Martin Beck, chief economic advisor to the EY ITEM Club, says: “The downward trend in retail sales volumes over most of 2022 saw a reversal in July. Sales rose 0.3% month-on-month (m/m) following a downwardly revised 0.2% fall the previous month. This beat consensus expectations of a decline and was only the second monthly rise in the year-to-date. Growth in total volumes was more than accounted for by non-store retailing, predominately online retailers. According to anecdotal evidence cited by the ONS, this was aided by promotions.
“But the performance of some other retail sub-sectors was less impressive. Food sales eked out a rise of 0.1%, with the reversal of the boost from June's Platinum Jubilee celebrations perhaps holding down growth.

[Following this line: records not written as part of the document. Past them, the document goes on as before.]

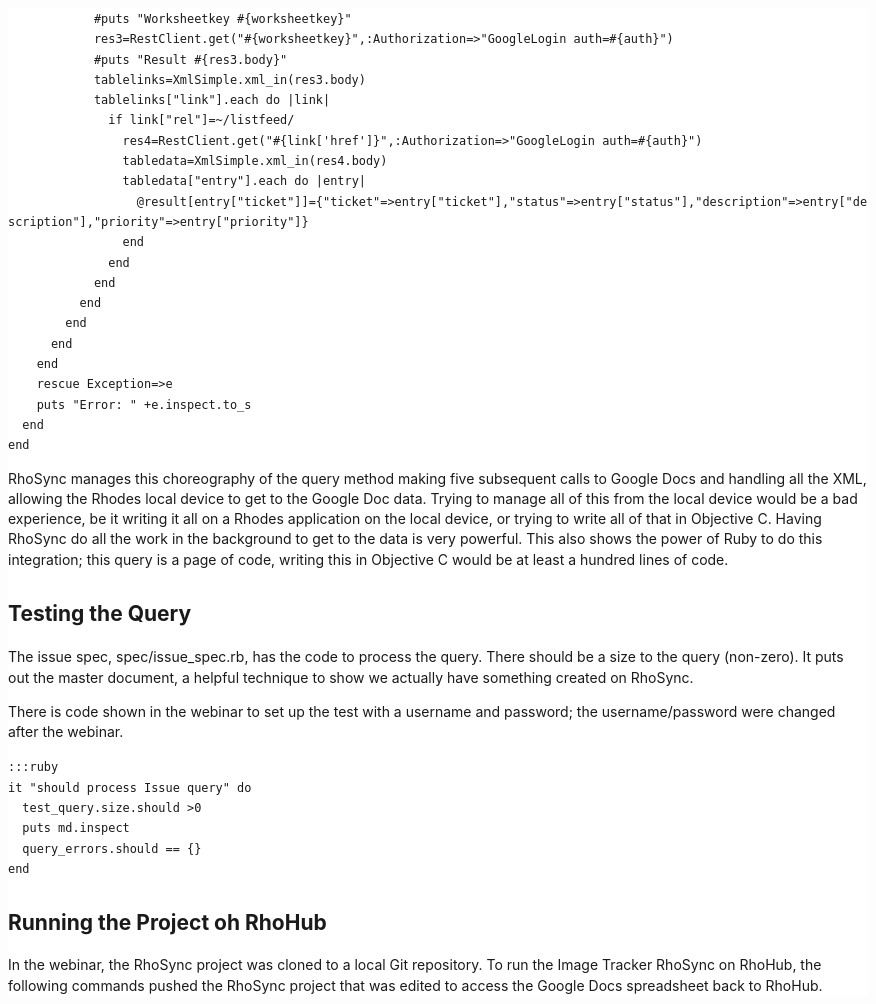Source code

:	            #puts "Worksheetkey #{worksheetkey}"
	            res3=RestClient.get("#{worksheetkey}",:Authorization=>"GoogleLogin auth=#{auth}")
	            #puts "Result #{res3.body}"
	            tablelinks=XmlSimple.xml_in(res3.body)
	            tablelinks["link"].each do |link|
	              if link["rel"]=~/listfeed/
	                res4=RestClient.get("#{link['href']}",:Authorization=>"GoogleLogin auth=#{auth}")
	                tabledata=XmlSimple.xml_in(res4.body)
	                tabledata["entry"].each do |entry|
	                  @result[entry["ticket"]]={"ticket"=>entry["ticket"],"status"=>entry["status"],"description"=>entry["description"],"priority"=>entry["priority"]}
	                end
	              end
	            end
	          end
	        end
	      end
	    end
	    rescue Exception=>e
	    puts "Error: " +e.inspect.to_s
	  end
	end

RhoSync manages this choreography of the query method making five subsequent calls to Google Docs and handling all the XML, allowing the Rhodes local device to get to the Google Doc data. Trying to manage all of this from the local device would be a bad experience, be it writing it all on a Rhodes application on the local device, or trying to write all of that in Objective C. Having RhoSync do all the work in the background to get to the data is very powerful. This also shows the power of Ruby to do this integration; this query is a page of code, writing this in Objective C would be at least a hundred lines of code.

## Testing the Query

The issue spec, spec/issue_spec.rb, has the code to process the query. There should be a size to the query (non-zero). It puts out the master document, a helpful technique to show we actually have something created on RhoSync.

There is code shown in the webinar to set up the test with a username and password; the username/password were changed after the webinar.

	:::ruby
	it "should process Issue query" do
	  test_query.size.should >0
	  puts md.inspect
	  query_errors.should == {}
	end

## Running the Project oh RhoHub

In the webinar, the RhoSync project was cloned to a local Git repository. To run the Image Tracker RhoSync on RhoHub, the following commands pushed the RhoSync project that was edited to access the Google Docs spreadsheet back to RhoHub.
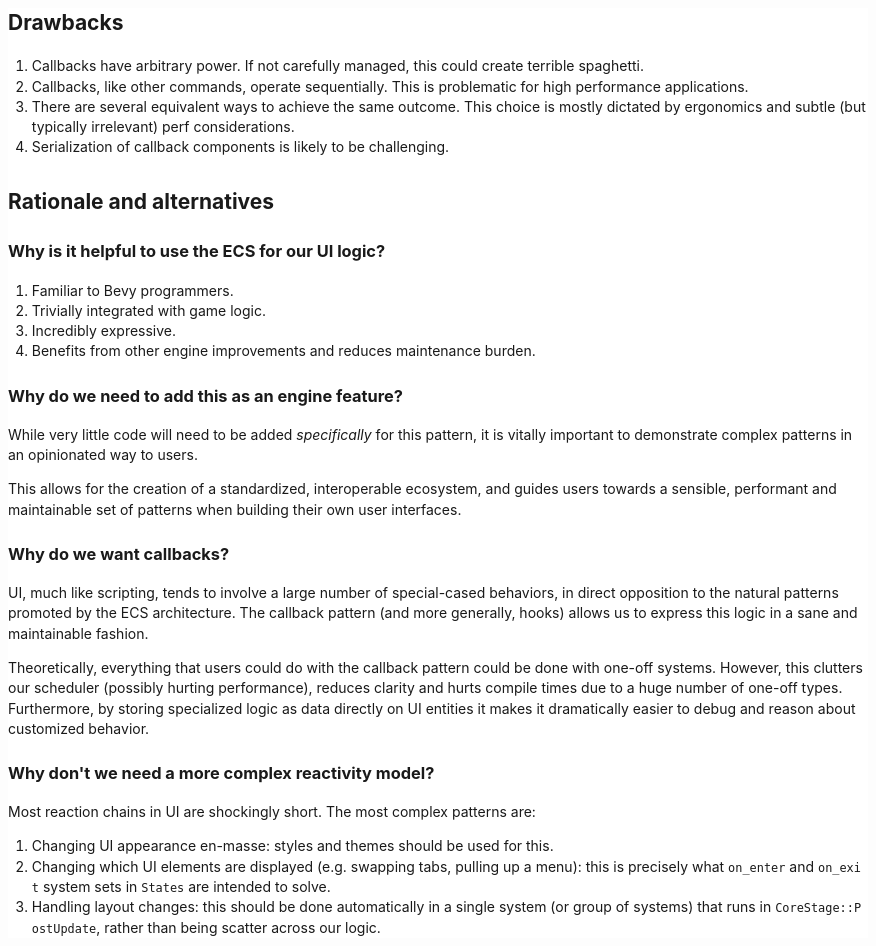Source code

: ## Drawbacks

1. Callbacks have arbitrary power. If not carefully managed, this could create terrible spaghetti.
2. Callbacks, like other commands, operate sequentially. This is problematic for high performance applications.
3. There are several equivalent ways to achieve the same outcome. This choice is mostly dictated by ergonomics and subtle (but typically irrelevant) perf considerations.
4. Serialization of callback components is likely to be challenging.

## Rationale and alternatives

### Why is it helpful to use the ECS for our UI logic?

1. Familiar to Bevy programmers.
2. Trivially integrated with game logic.
3. Incredibly expressive.
4. Benefits from other engine improvements and reduces maintenance burden.

### Why do we need to add this as an engine feature?

While very little code will need to be added *specifically* for this pattern,
it is vitally important to demonstrate complex patterns in an opinionated way to users.

This allows for the creation of a standardized, interoperable ecosystem,
and guides users towards a sensible, performant and maintainable set of patterns when building their own user interfaces.

### Why do we want callbacks?

UI, much like scripting, tends to involve a large number of special-cased behaviors, in direct opposition to the natural patterns promoted by the ECS architecture.
The callback pattern (and more generally, hooks) allows us to express this logic in a sane and maintainable fashion.

Theoretically, everything that users could do with the callback pattern could be done with one-off systems.
However, this clutters our scheduler (possibly hurting performance), reduces clarity and hurts compile times due to a huge number of one-off types.
Furthermore, by storing specialized logic as data directly on UI entities it makes it dramatically easier to debug and reason about customized behavior.

### Why don't we need a more complex reactivity model?

Most reaction chains in UI are shockingly short.
The most complex patterns are:

1. Changing UI appearance en-masse: styles and themes should be used for this.
2. Changing which UI elements are displayed (e.g. swapping tabs, pulling up a menu): this is precisely what `on_enter` and `on_exit` system sets in `States` are intended to solve.
3. Handling layout changes: this should be done automatically in a single system (or group of systems) that runs in `CoreStage::PostUpdate`, rather than being scatter across our logic.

Non-food store sales fell 0.7%, while the impact on demand from higher prices was particularly evident in the sale of fuel, where volumes fell a further 0.9% in July. This left fuel sales 4.1% down on the level at the start of the year, versus a 1.7% fall in overall retail volumes.
“July's rise in retail sales is likely to prove only a temporary respite from recent weakness as we move through 2022 and into next year. Granted, unemployment being very low and household balance sheets, in aggregate, appearing healthy mean there are some positives. But the EY ITEM Club expects the typical household energy bill to rise by around 80% in October, pushing inflation even further into double figures and exerting an ever-more severe squeeze on households' spending power. And the continued gloomy economic news is translating into low consumer sentiment – this morning's GfK release showed confidence falling to a new record low in August.”